EXERCISE BRIEF: For the entries below, how many lines include the word "using"? Give the figure and nothing more.

(Collected data)
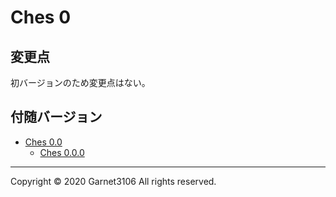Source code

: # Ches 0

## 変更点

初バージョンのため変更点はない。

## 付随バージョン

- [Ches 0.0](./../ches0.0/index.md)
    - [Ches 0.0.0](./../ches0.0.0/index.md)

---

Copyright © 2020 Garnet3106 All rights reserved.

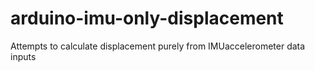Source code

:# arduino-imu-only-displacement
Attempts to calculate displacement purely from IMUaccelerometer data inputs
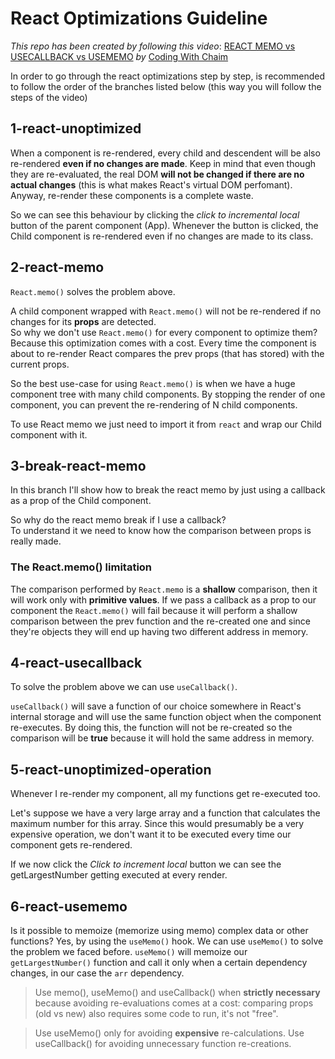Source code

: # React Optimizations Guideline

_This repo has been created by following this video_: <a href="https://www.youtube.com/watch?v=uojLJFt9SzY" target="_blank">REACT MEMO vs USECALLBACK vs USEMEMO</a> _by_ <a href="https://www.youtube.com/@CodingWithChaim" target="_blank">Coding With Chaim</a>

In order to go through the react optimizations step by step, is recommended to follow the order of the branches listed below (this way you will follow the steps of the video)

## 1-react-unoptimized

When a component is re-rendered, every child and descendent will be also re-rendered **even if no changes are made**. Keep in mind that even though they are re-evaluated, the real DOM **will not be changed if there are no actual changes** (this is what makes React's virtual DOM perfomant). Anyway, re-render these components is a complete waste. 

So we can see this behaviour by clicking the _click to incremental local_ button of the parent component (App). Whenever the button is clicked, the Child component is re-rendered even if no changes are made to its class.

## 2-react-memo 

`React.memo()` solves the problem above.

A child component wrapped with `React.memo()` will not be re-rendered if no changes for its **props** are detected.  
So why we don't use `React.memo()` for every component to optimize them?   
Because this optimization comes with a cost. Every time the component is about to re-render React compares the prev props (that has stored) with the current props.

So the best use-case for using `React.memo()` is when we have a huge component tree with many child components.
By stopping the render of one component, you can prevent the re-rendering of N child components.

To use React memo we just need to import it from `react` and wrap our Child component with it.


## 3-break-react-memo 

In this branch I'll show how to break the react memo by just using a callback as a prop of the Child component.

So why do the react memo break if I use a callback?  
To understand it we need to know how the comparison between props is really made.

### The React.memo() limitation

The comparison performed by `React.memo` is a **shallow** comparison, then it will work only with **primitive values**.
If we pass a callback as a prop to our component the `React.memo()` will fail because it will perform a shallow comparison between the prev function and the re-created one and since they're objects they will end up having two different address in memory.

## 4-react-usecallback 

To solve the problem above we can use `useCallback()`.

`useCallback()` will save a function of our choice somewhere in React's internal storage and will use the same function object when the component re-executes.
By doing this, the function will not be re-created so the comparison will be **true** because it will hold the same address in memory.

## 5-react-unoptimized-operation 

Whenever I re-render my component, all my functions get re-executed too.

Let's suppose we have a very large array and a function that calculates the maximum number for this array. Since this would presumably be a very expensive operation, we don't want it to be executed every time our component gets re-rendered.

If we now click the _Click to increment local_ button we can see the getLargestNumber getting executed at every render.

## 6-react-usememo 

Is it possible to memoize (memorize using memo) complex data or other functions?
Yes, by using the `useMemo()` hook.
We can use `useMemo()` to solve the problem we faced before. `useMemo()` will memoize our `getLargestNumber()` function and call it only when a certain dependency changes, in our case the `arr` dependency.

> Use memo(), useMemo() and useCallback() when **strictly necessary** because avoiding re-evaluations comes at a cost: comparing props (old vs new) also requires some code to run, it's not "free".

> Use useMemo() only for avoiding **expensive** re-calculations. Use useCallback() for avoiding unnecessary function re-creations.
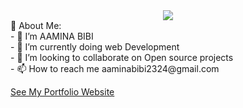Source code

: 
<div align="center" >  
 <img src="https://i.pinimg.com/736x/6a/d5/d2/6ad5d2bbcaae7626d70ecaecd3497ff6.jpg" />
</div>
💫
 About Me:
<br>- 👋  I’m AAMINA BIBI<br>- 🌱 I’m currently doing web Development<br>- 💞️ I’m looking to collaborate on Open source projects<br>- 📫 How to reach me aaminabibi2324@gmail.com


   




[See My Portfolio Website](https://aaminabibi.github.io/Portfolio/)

--

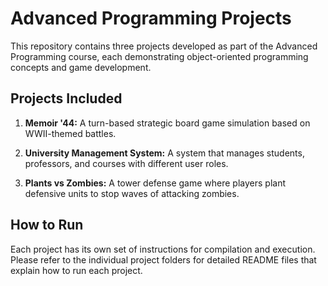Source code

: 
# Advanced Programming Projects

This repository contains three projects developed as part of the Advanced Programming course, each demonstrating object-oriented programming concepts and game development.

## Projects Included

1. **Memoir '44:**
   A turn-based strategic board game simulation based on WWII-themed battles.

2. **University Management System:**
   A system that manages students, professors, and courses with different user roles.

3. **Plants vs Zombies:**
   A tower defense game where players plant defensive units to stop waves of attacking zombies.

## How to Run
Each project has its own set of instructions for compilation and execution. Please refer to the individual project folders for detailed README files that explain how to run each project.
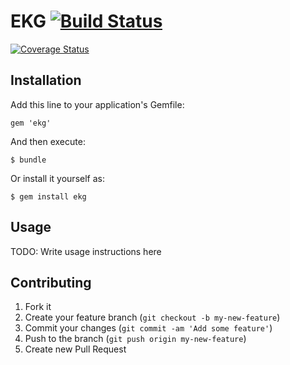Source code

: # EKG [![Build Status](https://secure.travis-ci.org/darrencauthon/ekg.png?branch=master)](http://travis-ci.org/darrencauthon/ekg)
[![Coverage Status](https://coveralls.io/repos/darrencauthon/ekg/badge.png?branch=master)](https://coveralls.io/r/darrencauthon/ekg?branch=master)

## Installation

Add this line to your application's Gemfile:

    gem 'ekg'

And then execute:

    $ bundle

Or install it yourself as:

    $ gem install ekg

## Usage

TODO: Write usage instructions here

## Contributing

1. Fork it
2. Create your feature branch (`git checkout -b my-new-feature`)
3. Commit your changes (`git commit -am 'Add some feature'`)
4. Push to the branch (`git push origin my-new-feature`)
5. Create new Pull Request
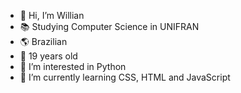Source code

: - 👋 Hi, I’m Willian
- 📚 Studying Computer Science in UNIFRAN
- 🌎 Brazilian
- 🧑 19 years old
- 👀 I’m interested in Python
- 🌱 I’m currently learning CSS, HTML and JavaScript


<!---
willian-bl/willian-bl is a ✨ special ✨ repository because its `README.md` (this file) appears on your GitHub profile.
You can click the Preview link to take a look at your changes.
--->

EXERCISE ANSWER: 4